* [Page text]:
--- --- ---

How to Harvest Rainwater for Gardening


If you’re looking for a sustainable option when it comes to watering your garden, you may have considered harnessing rainwater. By using rainwater instead of tap water, you will be able to save money on your utility bills while feeding your plants with a suitable water source. And you are also contributing to a more sustainable way of consuming water.

To harvest rainwater for gardening, using a barrel collection system is one of the best ways. This is a suitable method for anyone, making it easy to collect rainwater with their existing roof and gutter system. The water that is collected can be stored for either immediate or future use.

If the idea of harvesting rainwater is appealing to you, the rest of this article will give you more details on what you will need to get started and what to do with the water once it has been collected.

What are the Methods of Collecting Rainwater?

Photo by Gveter2

There are a few different methods to collect rainwater, involving both above-ground and below-ground collection. For someone looking to use this water for their garden, a simple above-ground collection system is sufficient and most suitable. If you are thinking of using rainwater for household use, you will need a more detailed setup, and an underground system may be the better choice for you.

--- --- ---

* [Given material]:

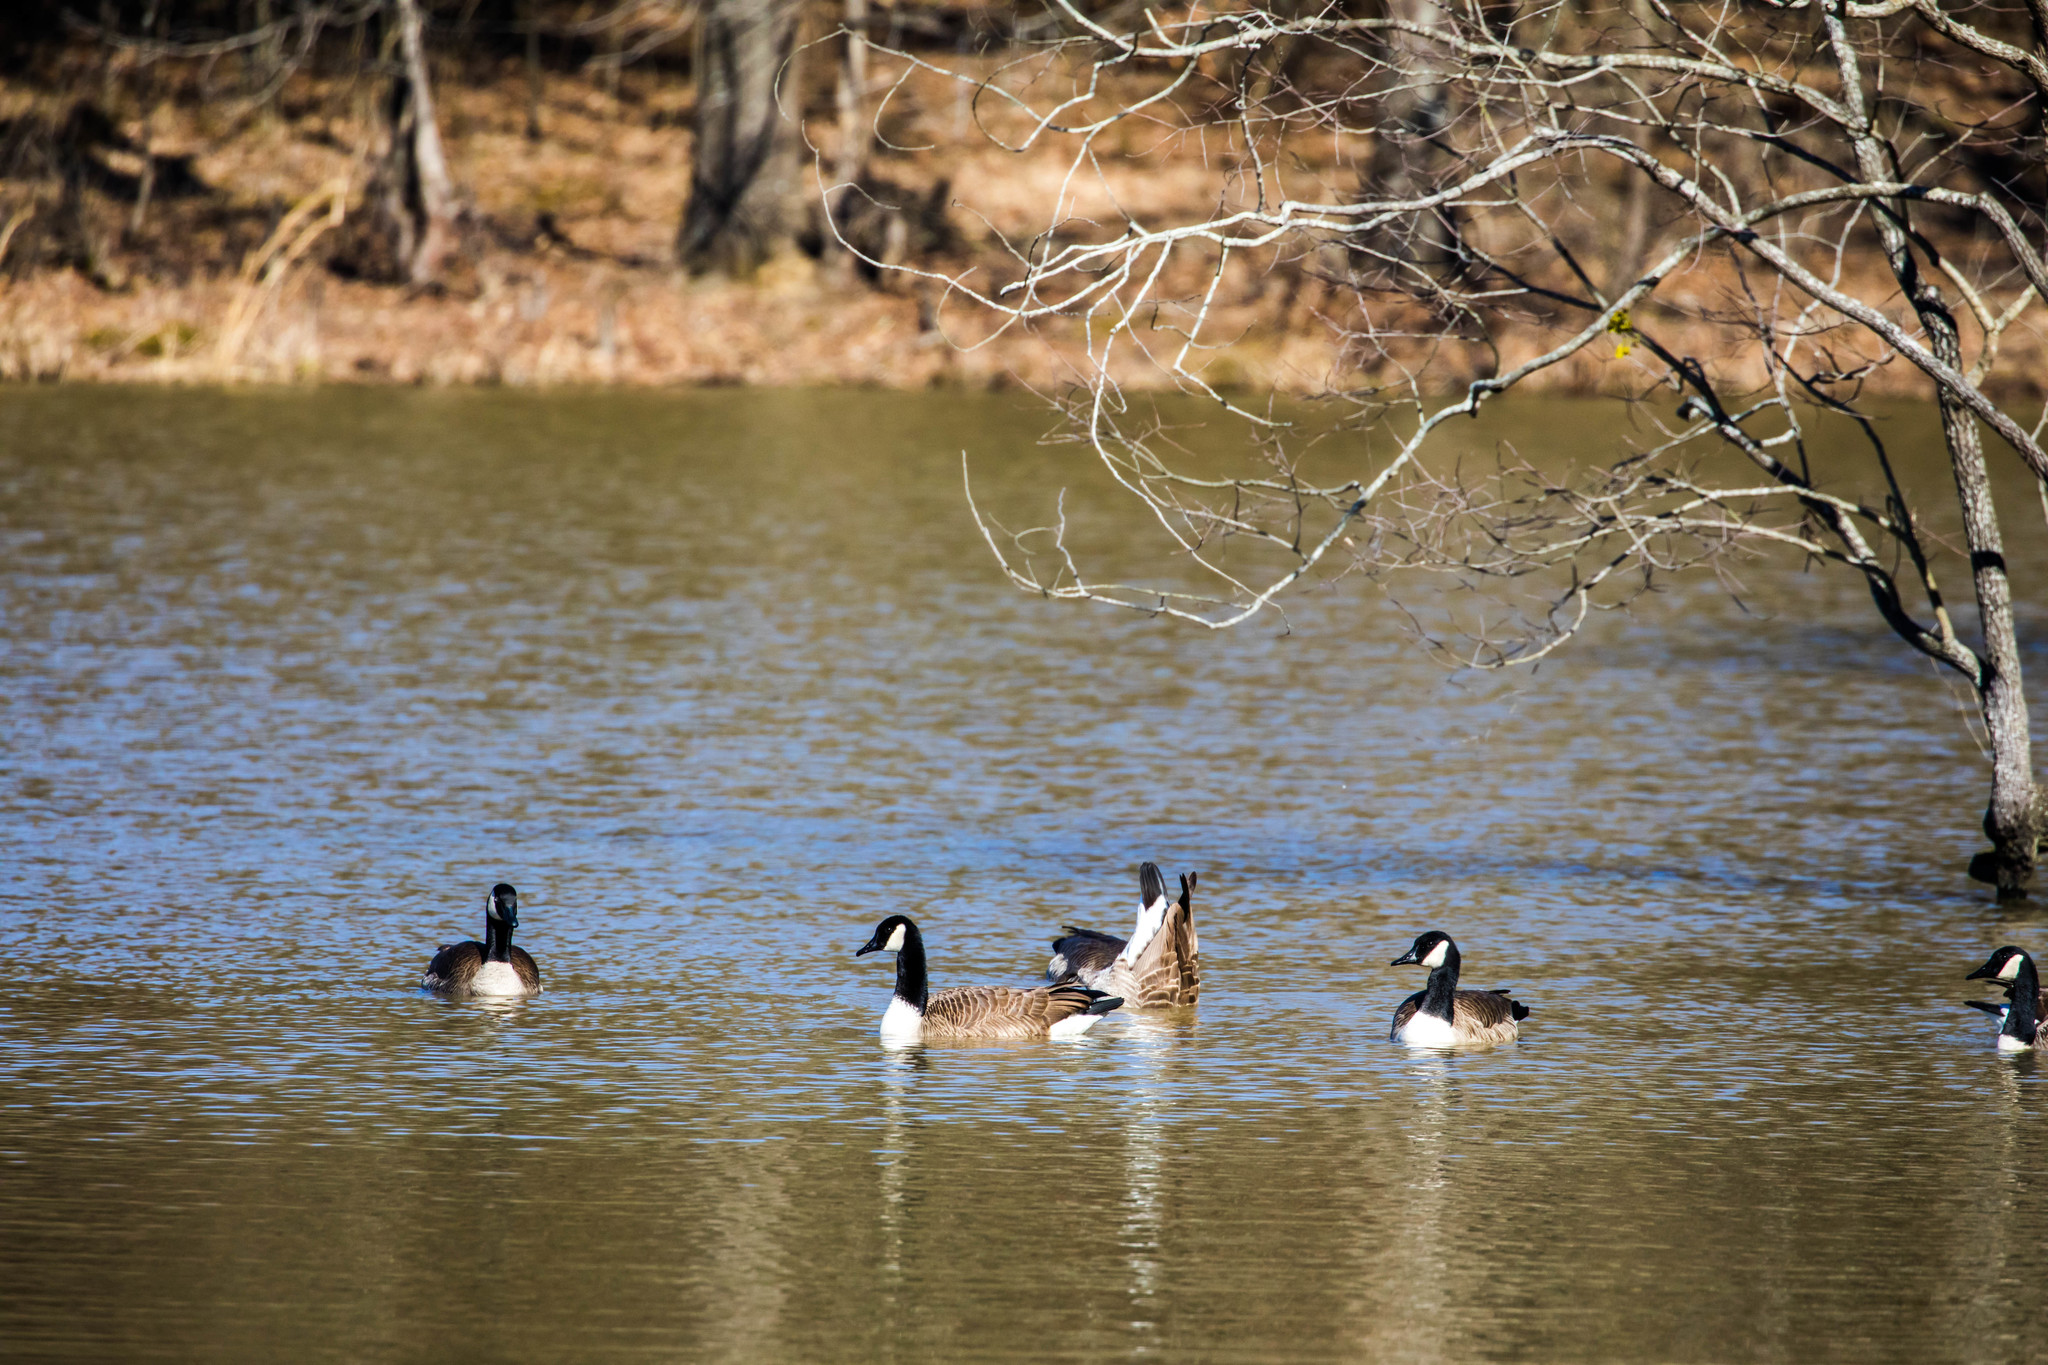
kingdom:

--- --- ---

* [Task requirements]:
**a)** Summarize the rainwater harvesting article in two sentences.
**b)** Reproduce the rainwater harvesting article word for word, everything from "If you’re looking" down to "of consuming water.".

* [Response list]:
**a)** Using rainwater instead of tap water in the garden saves money on utility bills, gives plants a suitable water source, and contributes to more sustainable water consumption. A barrel collection system that uses an existing roof and gutters is one of the best ways to harvest rainwater for gardening, while household use needs a more detailed setup, for which an underground system may be the better choice.

**b)**
If you’re looking for a sustainable option when it comes to watering your garden, you may have considered harnessing rainwater. By using rainwater instead of tap water, you will be able to save money on your utility bills while feeding your plants with a suitable water source. And you are also contributing to a more sustainable way of consuming water.